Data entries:
Segment Open

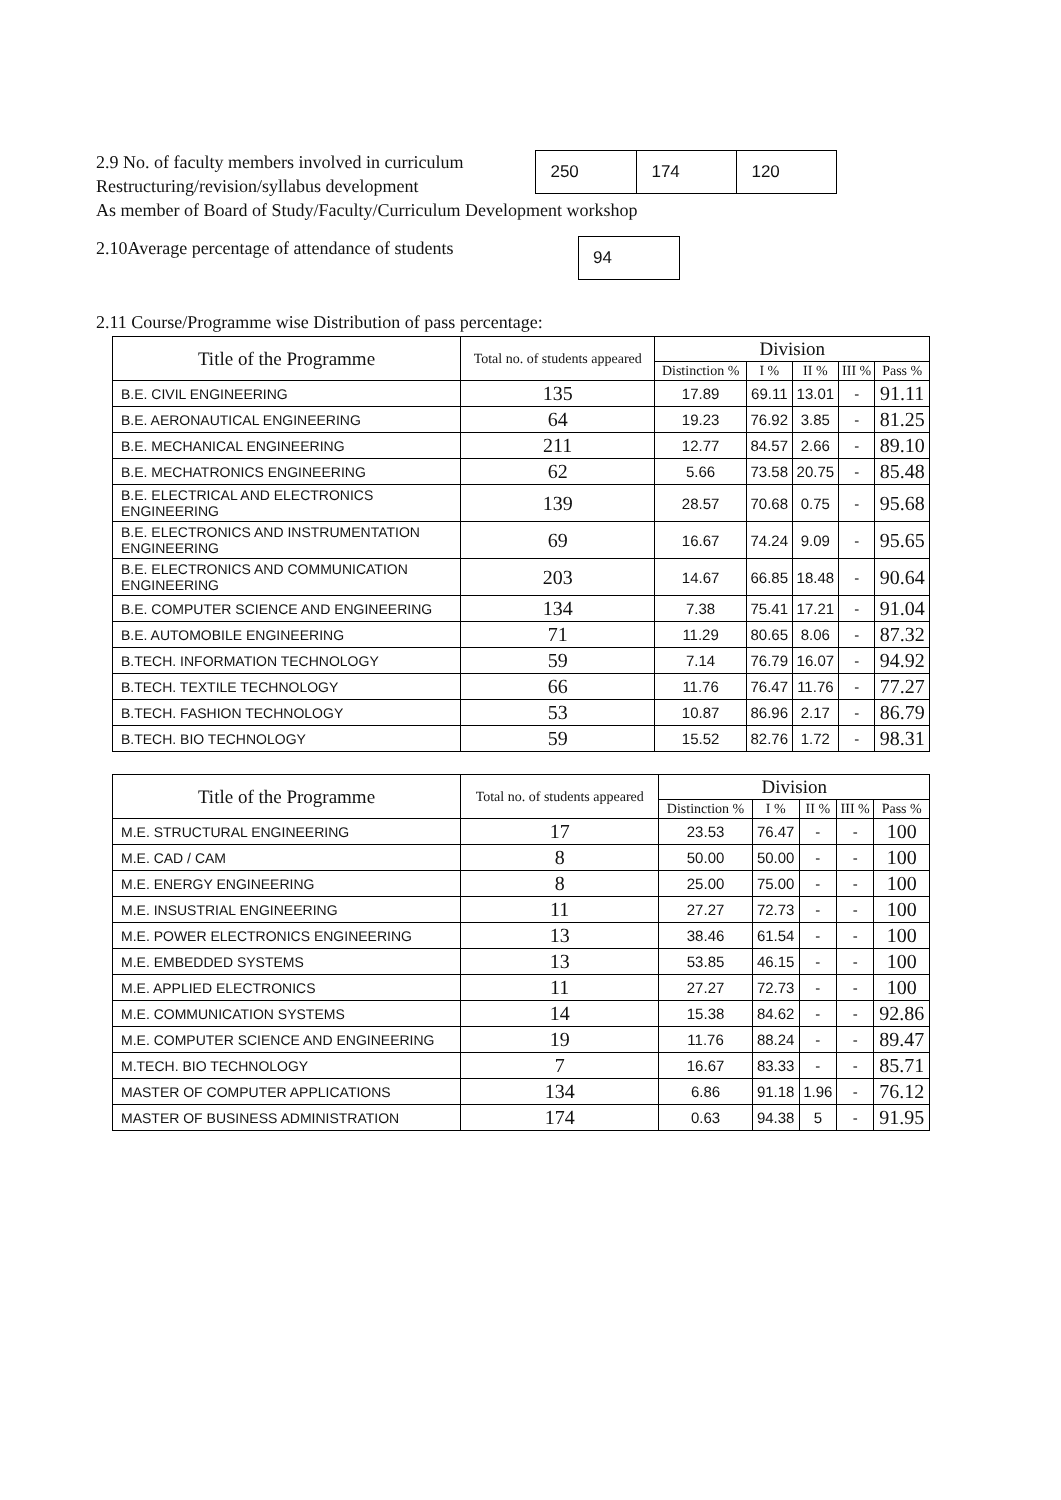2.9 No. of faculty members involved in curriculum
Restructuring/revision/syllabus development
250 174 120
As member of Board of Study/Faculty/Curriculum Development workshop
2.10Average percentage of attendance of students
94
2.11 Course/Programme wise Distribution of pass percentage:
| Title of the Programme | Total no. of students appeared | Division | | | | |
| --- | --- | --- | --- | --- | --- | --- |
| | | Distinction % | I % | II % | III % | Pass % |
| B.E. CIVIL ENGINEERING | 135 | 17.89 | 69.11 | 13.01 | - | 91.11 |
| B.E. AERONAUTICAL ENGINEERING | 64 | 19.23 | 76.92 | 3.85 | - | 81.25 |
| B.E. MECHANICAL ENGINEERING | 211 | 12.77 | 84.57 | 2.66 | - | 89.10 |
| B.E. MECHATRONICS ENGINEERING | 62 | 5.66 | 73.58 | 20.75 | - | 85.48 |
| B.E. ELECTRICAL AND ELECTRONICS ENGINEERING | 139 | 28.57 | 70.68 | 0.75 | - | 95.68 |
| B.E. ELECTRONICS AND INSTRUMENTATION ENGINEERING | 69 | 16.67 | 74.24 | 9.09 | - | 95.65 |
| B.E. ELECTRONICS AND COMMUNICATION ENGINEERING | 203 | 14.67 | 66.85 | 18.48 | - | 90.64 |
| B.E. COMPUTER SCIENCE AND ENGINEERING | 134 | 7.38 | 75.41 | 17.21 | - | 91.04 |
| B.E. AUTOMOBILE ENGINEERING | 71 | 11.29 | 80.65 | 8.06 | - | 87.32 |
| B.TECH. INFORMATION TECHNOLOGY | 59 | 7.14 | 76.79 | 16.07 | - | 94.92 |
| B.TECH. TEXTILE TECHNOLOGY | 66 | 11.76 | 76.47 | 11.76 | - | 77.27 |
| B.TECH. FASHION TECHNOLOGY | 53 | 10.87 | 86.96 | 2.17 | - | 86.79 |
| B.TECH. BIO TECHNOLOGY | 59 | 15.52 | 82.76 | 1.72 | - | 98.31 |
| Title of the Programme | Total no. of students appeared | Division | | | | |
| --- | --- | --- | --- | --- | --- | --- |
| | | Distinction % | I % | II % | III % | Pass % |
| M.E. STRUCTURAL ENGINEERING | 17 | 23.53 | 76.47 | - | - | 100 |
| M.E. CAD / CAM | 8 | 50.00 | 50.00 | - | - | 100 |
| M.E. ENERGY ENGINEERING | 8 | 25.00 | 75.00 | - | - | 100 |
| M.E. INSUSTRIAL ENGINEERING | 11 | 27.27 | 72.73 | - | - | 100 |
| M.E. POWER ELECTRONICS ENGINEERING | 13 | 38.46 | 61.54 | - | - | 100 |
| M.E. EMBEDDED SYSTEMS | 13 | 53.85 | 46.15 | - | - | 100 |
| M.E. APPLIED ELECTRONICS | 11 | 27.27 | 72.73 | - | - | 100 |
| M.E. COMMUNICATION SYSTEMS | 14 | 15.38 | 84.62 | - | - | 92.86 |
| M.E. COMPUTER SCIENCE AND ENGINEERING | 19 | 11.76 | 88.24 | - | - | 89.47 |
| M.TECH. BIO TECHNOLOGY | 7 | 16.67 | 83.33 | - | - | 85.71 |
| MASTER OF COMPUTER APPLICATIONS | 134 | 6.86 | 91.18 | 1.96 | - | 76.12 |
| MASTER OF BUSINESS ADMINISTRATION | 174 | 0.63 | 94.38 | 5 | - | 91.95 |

Segment Closed
Segment Open

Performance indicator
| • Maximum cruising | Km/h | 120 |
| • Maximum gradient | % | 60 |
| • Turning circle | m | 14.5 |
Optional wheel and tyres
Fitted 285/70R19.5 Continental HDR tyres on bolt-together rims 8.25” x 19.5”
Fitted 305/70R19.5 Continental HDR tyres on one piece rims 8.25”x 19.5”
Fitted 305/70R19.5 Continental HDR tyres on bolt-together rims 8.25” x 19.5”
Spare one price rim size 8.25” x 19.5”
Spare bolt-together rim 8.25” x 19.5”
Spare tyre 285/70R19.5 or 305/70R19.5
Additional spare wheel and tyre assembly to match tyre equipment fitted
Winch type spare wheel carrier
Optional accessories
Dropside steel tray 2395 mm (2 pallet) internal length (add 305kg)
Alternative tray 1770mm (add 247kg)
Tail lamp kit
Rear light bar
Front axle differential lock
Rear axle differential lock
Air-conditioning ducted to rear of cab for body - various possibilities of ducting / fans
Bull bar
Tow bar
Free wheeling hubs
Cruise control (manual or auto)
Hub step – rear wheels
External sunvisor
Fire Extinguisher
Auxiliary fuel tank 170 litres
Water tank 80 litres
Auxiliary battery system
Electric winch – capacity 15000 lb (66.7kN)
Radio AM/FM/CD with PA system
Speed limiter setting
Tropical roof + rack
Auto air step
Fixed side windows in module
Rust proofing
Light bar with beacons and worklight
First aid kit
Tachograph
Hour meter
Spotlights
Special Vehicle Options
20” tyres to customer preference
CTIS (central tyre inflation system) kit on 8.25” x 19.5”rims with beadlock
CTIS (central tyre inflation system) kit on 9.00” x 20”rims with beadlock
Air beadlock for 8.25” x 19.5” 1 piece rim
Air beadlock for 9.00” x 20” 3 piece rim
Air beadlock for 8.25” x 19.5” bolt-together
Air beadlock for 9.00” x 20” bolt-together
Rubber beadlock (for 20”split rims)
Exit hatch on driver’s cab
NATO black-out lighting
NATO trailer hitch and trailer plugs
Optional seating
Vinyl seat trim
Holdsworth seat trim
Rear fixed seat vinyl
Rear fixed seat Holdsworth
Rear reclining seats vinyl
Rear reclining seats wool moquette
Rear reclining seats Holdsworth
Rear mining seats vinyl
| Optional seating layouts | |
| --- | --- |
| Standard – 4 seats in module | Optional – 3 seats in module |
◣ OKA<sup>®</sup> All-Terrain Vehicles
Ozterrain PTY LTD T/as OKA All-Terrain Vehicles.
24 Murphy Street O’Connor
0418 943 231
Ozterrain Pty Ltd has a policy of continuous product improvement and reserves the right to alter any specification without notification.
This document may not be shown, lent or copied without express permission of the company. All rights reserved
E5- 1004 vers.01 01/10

Segment Closed

> [What you are asked to do]: The line above containing "Dropside steel tray", the line containing "Auxiliary battery system", and every line between them are to be transcribed exactly; no other line is wanted.

> [Answer space]:
Dropside steel tray 2395 mm (2 pallet) internal length (add 305kg)
Alternative tray 1770mm (add 247kg)
Tail lamp kit
Rear light bar
Front axle differential lock
Rear axle differential lock
Air-conditioning ducted to rear of cab for body - various possibilities of ducting / fans
Bull bar
Tow bar
Free wheeling hubs
Cruise control (manual or auto)
Hub step – rear wheels
External sunvisor
Fire Extinguisher
Auxiliary fuel tank 170 litres
Water tank 80 litres
Auxiliary battery system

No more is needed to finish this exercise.